> What this task involves
Search the material and gather each line with "cookies" in it.

> Exercise material
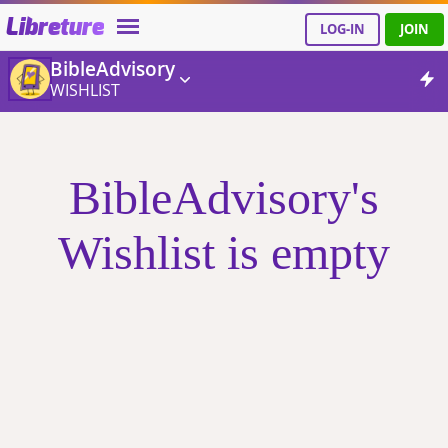
Libreture
LOG-IN
JOIN
BibleAdvisory
WISHLIST
BibleAdvisory's
Wishlist is empty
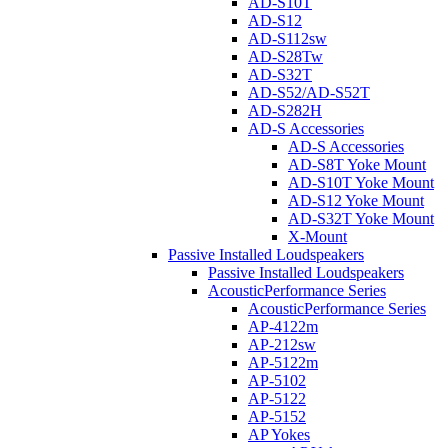
AD-S10T
AD-S12
AD-S112sw
AD-S28Tw
AD-S32T
AD-S52/AD-S52T
AD-S282H
AD-S Accessories
AD-S Accessories
AD-S8T Yoke Mount
AD-S10T Yoke Mount
AD-S12 Yoke Mount
AD-S32T Yoke Mount
X-Mount
Passive Installed Loudspeakers
Passive Installed Loudspeakers
AcousticPerformance Series
AcousticPerformance Series
AP-4122m
AP-212sw
AP-5122m
AP-5102
AP-5122
AP-5152
AP Yokes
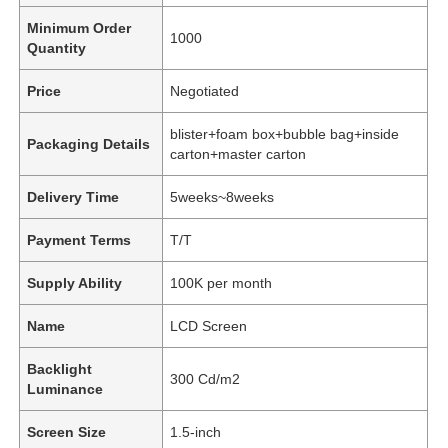
Minimum Order
1000
Quantity
Price
Negotiated
blister+foam box+bubble bag+inside
Packaging Details
carton+master carton
Delivery Time
5weeks~8weeks
Payment Terms
T/T
Supply Ability
100K per month
Name
LCD Screen
Backlight
300 Cd/m2
Luminance
Screen Size
1.5-inch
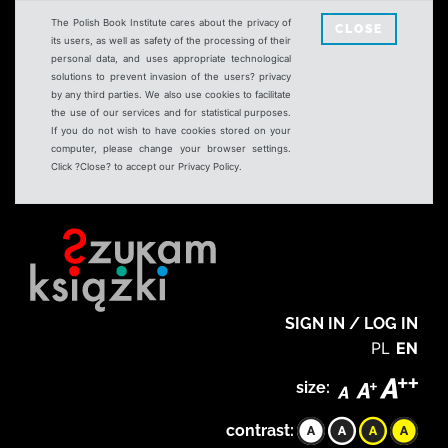
The Polish Book Institute cares about the privacy of
CLOSE
its users, as well as safety of the processing of their
personal data, and uses appropriate technological
solutions to prevent invasion of the users? privacy
by any third parties. We also use cookies to facilitate
the use of our services and for statistical purposes.
If you do not wish to have cookies stored on your
computer, please change your browser settings.
Click ?Close? to accept our Privacy Policy.
SIGN IN / LOG IN
PL
EN
size:
contrast:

> Response to this exercise
by any third parties. We also use cookies to facilitate
If you do not wish to have cookies stored on your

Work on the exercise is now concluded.